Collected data
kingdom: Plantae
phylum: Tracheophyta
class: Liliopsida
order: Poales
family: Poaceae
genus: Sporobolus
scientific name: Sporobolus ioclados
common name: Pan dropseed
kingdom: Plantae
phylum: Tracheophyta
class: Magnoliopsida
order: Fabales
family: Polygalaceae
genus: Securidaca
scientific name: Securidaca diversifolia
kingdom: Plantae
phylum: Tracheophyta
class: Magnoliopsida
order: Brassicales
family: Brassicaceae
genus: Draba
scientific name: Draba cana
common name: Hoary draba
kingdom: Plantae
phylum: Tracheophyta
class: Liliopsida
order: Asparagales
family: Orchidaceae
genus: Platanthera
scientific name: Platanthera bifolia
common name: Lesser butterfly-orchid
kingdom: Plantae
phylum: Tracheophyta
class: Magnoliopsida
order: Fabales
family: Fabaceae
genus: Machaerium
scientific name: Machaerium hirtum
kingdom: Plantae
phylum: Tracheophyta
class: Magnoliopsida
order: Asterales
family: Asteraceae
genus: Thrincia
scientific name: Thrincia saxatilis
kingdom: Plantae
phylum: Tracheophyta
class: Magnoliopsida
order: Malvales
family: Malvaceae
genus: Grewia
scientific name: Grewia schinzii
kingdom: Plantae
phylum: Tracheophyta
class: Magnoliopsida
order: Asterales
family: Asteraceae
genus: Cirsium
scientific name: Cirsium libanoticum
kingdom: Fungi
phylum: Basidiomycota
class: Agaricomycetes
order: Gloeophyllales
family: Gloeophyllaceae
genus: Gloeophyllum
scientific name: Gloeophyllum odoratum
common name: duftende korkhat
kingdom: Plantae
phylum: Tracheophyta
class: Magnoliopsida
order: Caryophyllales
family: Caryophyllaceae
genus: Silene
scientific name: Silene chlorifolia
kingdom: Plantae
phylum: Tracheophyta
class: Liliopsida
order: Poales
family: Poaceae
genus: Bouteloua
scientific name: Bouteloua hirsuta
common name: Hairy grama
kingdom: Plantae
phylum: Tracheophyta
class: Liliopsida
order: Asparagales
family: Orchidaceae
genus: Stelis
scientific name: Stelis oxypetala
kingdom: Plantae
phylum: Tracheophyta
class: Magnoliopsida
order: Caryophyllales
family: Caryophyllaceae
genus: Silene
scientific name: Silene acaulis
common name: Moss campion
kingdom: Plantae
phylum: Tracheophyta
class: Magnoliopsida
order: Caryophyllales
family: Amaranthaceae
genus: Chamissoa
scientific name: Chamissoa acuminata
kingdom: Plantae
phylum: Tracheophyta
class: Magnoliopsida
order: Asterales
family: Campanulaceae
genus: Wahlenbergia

● **TASK PROMPT**:
How many of the lines above contain the string "Silene"? Give only the number.

● **THE REPLY**:
4